Subject: RE: [xsl] XSLT vs Perl
From: "Willink, Ed" <Ed.Willink@xxxxxxxxxxxxxxx>
Date: Wed, 4 Feb 2004 18:23:18 -0000
Hi Jeni, David

> It's good to see some specific comments on XSLT 2.0's weaknesses.
> 
> > But string manipulation is not convenient in XSLT 2.0. It is as
> > messy as in perl, just without the rest of perl to compensate for
> > the mess (I am only mentioning perl because the working draft for
> > XSLT 2.0 does).
> 
> String manipulation in XSLT 2.0 is certainly inadequate for some of
> the up-translations that you might want to do, such as parsing
> non-regular languages such as HTML or LaTeX (both of which might
> reasonably appear embedded within an XML document). In these cases,
> using Perl (or another language) to pre-parse the embedded language
> into XML structures seems a very reasonable way to proceed.

Following on, the original criticism is correct but inappropriate.

XSLT is primarily an XML to XML transformation language. It happens
to support other output formats but not very well, and it is in this area
that its limitations are apparent.

There is a fundamental design choice for a text formatting language:

Either
	program text
or
	literal text
is given special status in the programming language.

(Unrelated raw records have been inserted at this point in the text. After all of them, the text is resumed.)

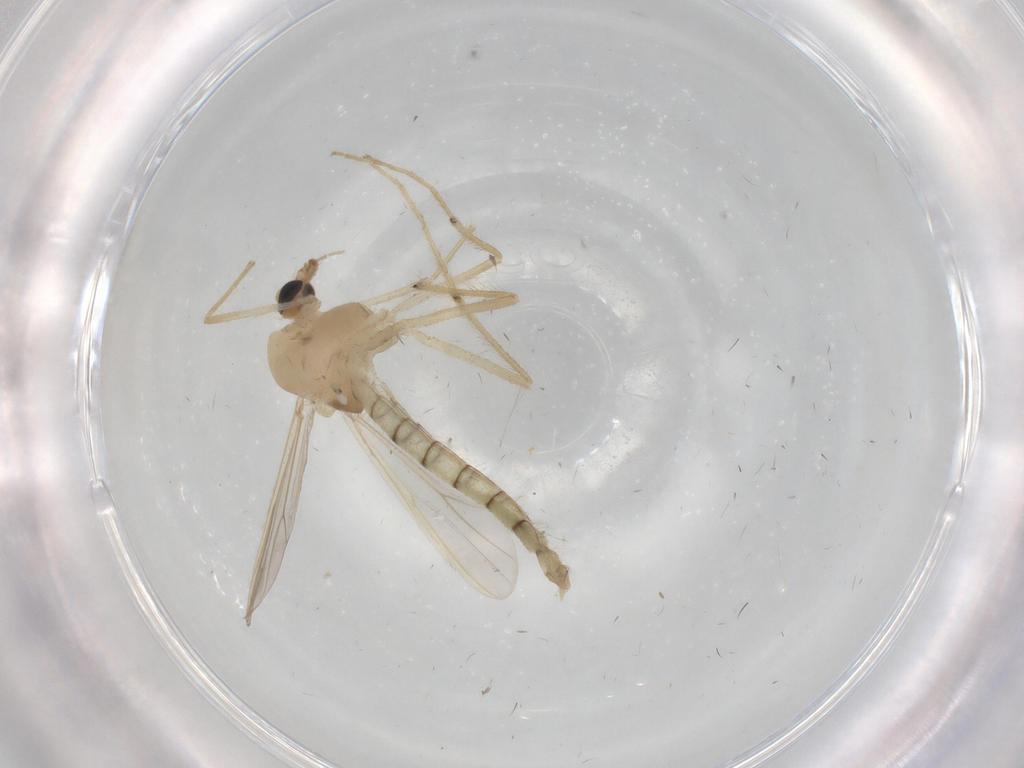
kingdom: Animalia
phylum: Arthropoda
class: Insecta
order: Diptera
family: Chironomidae
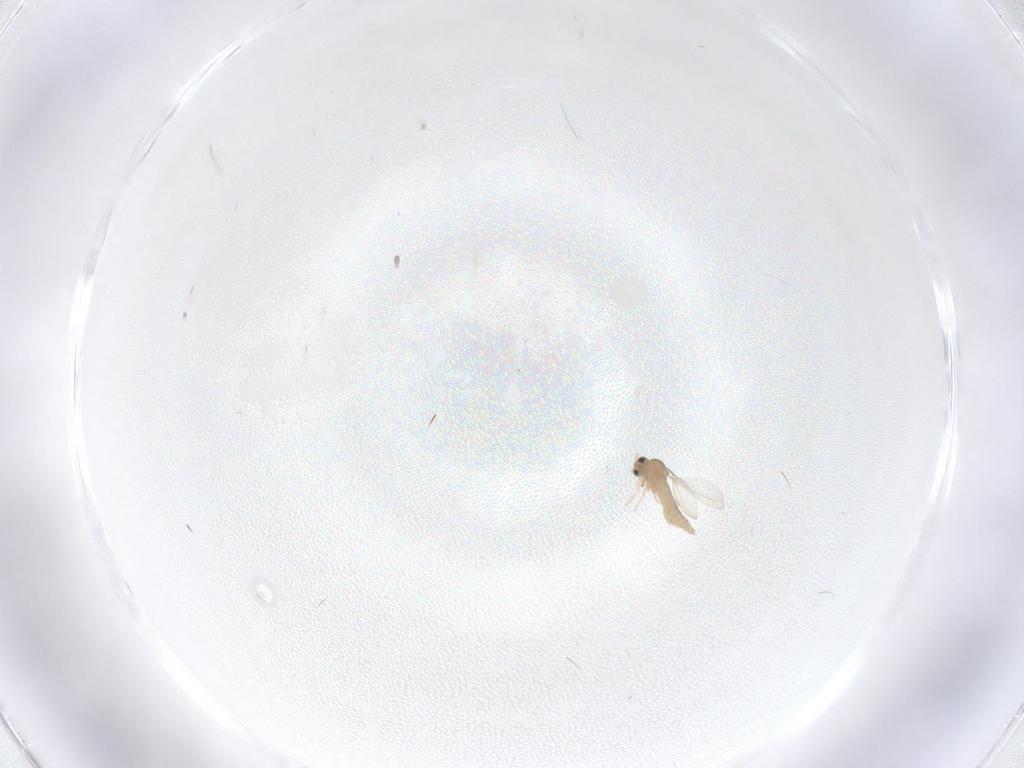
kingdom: Animalia
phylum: Arthropoda
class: Insecta
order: Diptera
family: Cecidomyiidae
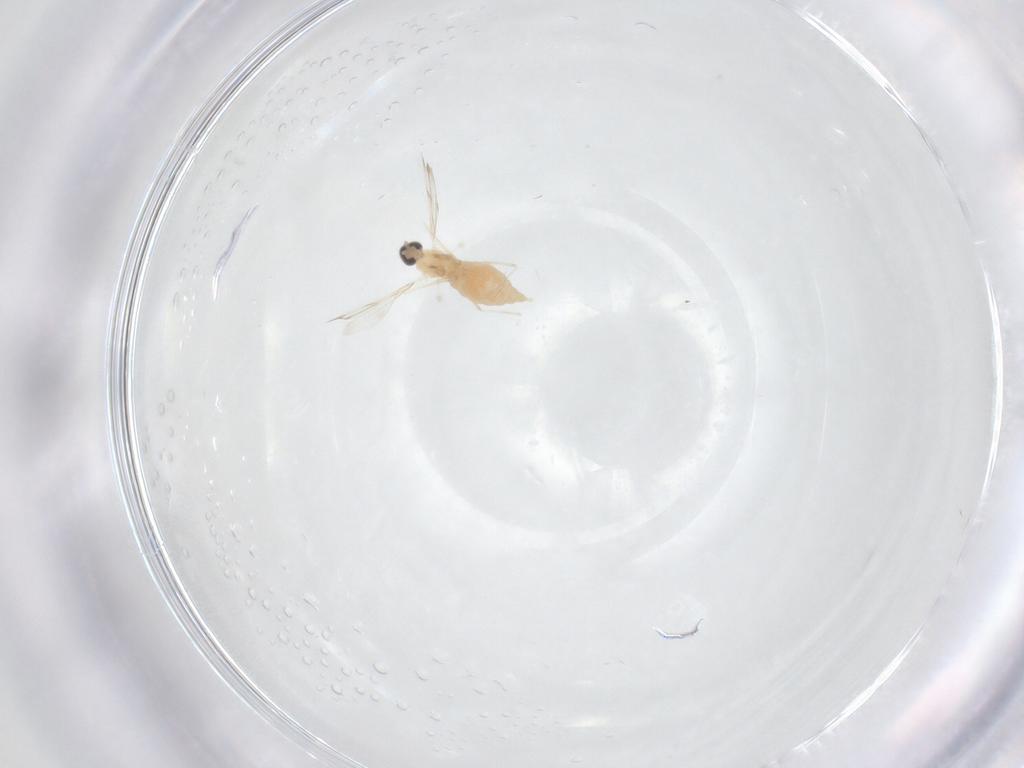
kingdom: Animalia
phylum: Arthropoda
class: Insecta
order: Diptera
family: Cecidomyiidae
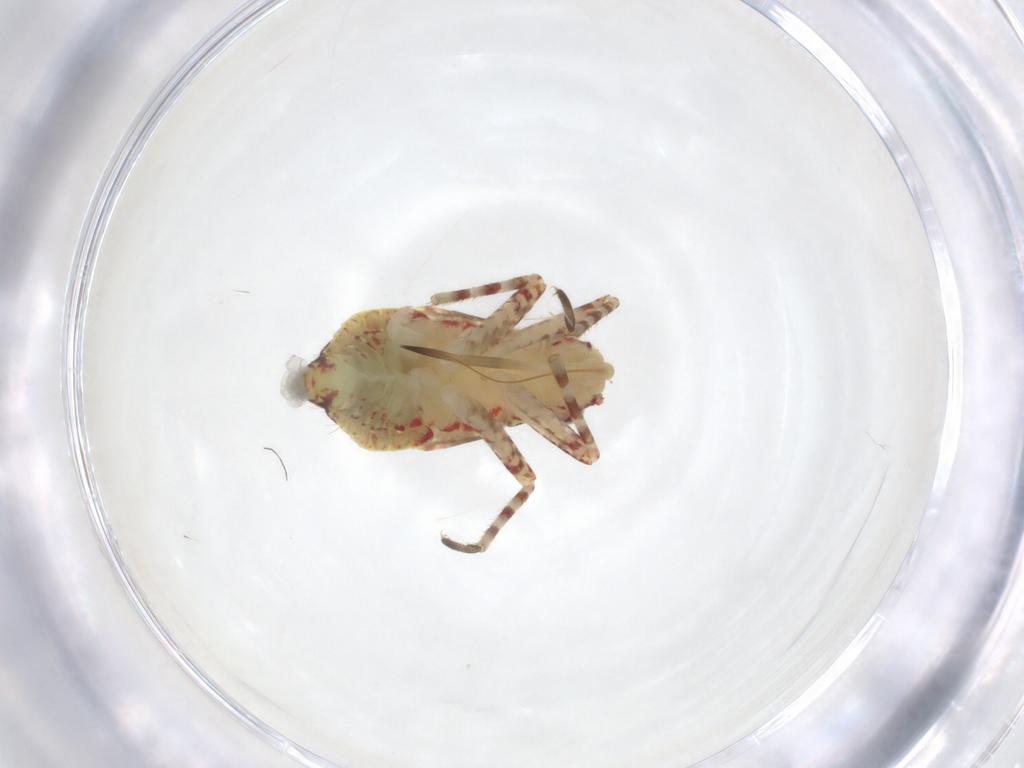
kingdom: Animalia
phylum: Arthropoda
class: Insecta
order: Hemiptera
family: Miridae
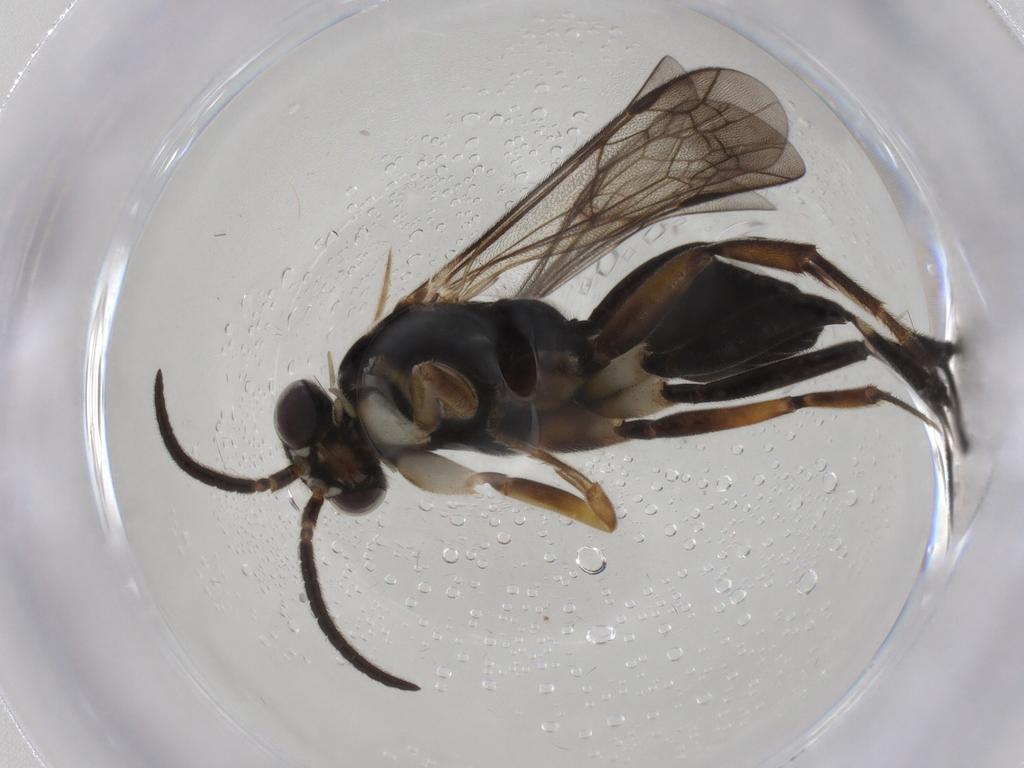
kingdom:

Consequently when program text is the natural presentation as in C, or Java,
it is
necessary to use "..." to escape literal text.

Conversely where literal text is the natural presentation as in make, or
ANT, it
is necessary to use ${...} to escape program text.

Since XSLT is primarily a programming language, it opts for the former and
the
latter suffers.

Major XML to text stylesheets should be programmed in another language,
possibly prefixed by an XML to XML restructuring in XSLT to avoid the
need for the subsequent XML to text to have to do any computation.